Issue (i): whether the 1962, 1969 and 2006 notifications reserving the Ghatkuri iron ore area for public sector exploitation were valid.
Analysis: The reservation of mineral-bearing land was held to flow from the State's ownership of the mines and minerals vested in it, and the regulatory scheme under the mining law did not divest that ownership. The declaration in the central mining statute was construed as limiting State legislative power only to the extent covered by the statute, but not as destroying the State's proprietary power to reserve its own minerals for public sector exploitation. The earlier notifications were treated as consistent with the statutory framework, and the later notification was treated as a prospective reaffirmation of the existing reservation.
Conclusion: The notifications were held valid, and the challenge to them failed.
Issue (ii): whether the appellants could invoke promissory estoppel, legitimate expectation, or desuetude to compel grant of mining leases.
Analysis: The memoranda of understanding and recommendations were held not to create an enforceable promise to grant mining leases contrary to the statutory reservation.

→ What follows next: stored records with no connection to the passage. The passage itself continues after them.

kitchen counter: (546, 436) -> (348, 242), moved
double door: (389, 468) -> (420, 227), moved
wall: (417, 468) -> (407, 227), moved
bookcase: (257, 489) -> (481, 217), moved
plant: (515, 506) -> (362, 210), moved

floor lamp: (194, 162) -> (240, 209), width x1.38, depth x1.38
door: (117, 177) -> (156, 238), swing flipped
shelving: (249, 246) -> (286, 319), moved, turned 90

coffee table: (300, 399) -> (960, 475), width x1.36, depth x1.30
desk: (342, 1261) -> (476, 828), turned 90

Equity could not be used to compel an act prohibited by law or inconsistent with public interest. The doctrine of legitimate expectation could not override a decision taken under law in the public interest. The plea of desuetude also failed because mere non-use of the notifications did not amount to repeal, and no long-established contrary practice was shown.
Conclusion: None of these doctrines entitled the appellants to relief.

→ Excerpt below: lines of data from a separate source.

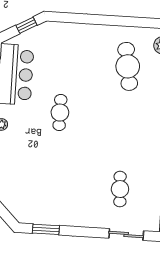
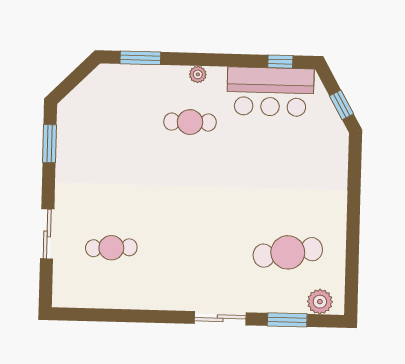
cafe table: (60, 113) -> (190, 122), moved
sliding door: (126, 234) -> (47, 234), moved

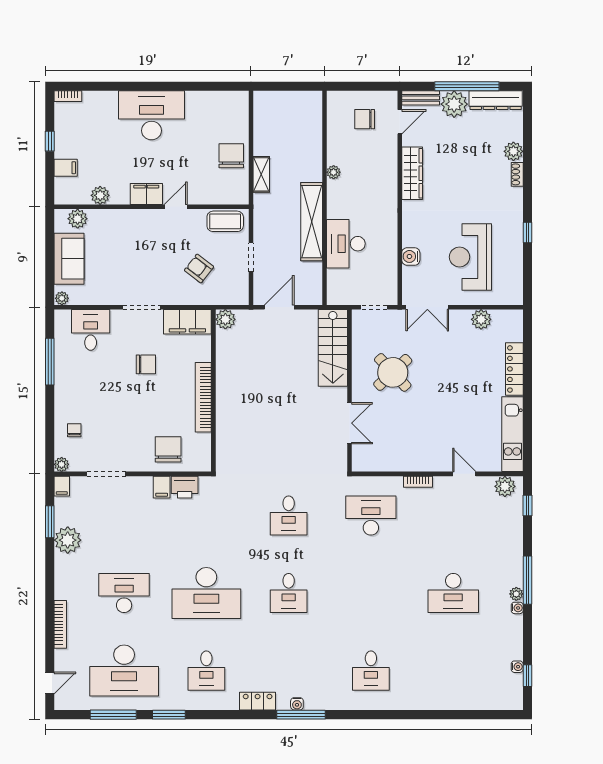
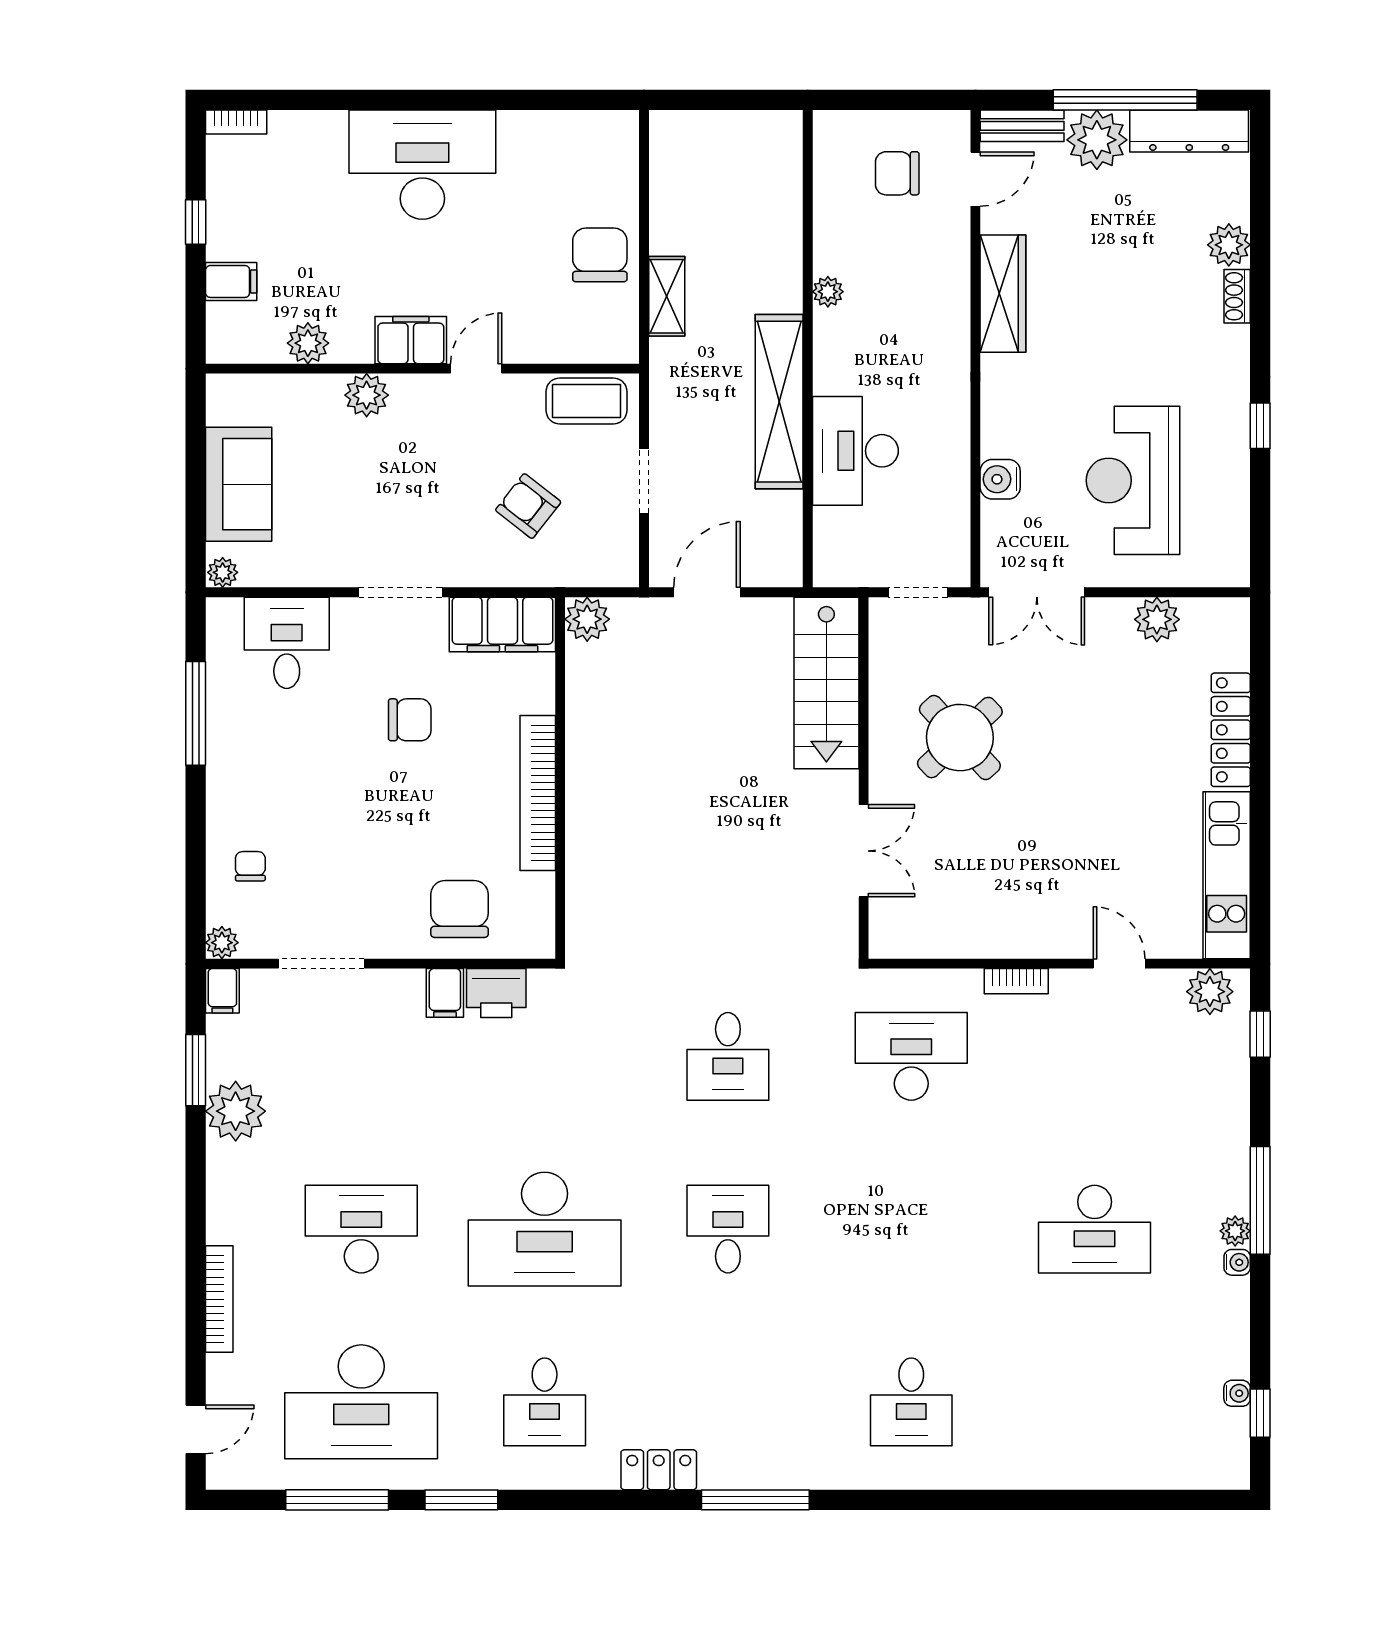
plant: (78, 219) -> (367, 395), moved
desk: (289, 593) -> (728, 1229), turned 180
water cooler: (297, 704) -> (747, 1476), removed

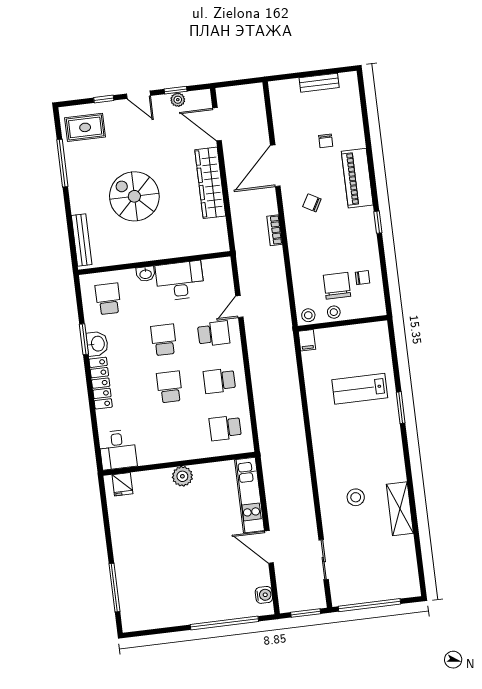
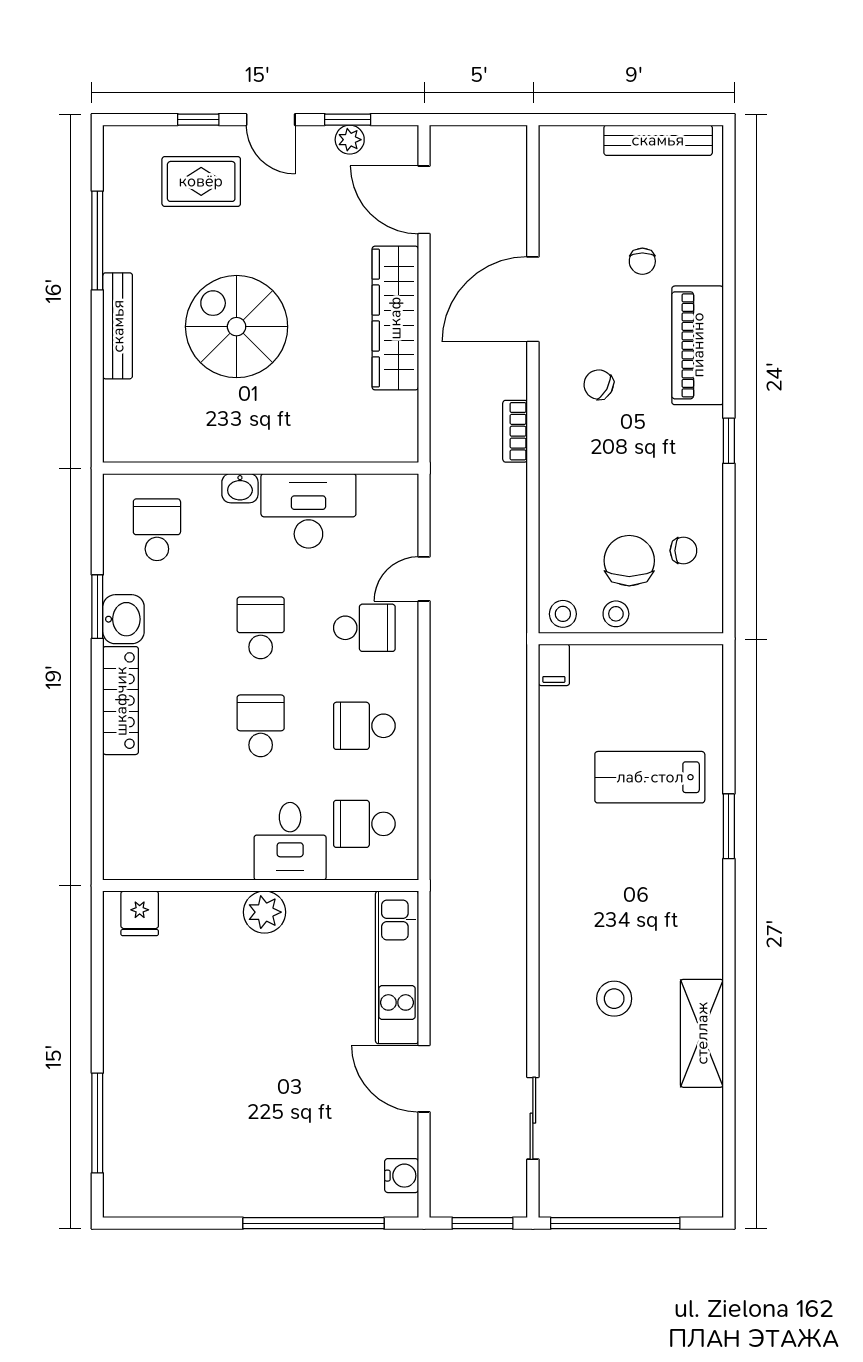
bench: (319, 83) -> (658, 140), width x1.36
rug: (85, 127) -> (201, 181), moved
bench: (82, 240) -> (118, 326), moved
desk: (118, 450) -> (290, 841), moved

Issue (iii): whether the State Government validly withdrew its recommendations and the Central Government validly rejected the proposals.
Analysis: Once the areas were found to be reserved, the State Government was entitled to withdraw proposals that overlapped the reserved areas, and the Central Government was justified in rejecting the corresponding applications. No vested or fundamental right to a mining lease existed in favour of the applicants, and the administrative action was held to be in furtherance of the statutory policy.
Conclusion: The withdrawal and rejection were upheld.
Final Conclusion: The statutory reservation of the iron ore area for public sector exploitation was sustained, and the appellants were found not entitled to any mining lease or ancillary relief.
Ratio Decidendi: Where mineral-bearing land vests in the State, the State may reserve it for public sector exploitation consistently with the mining statute, and no applicant has a vested right to compel grant of a mining lease contrary to such valid reservation or on the basis of an unenforceable executive assurance.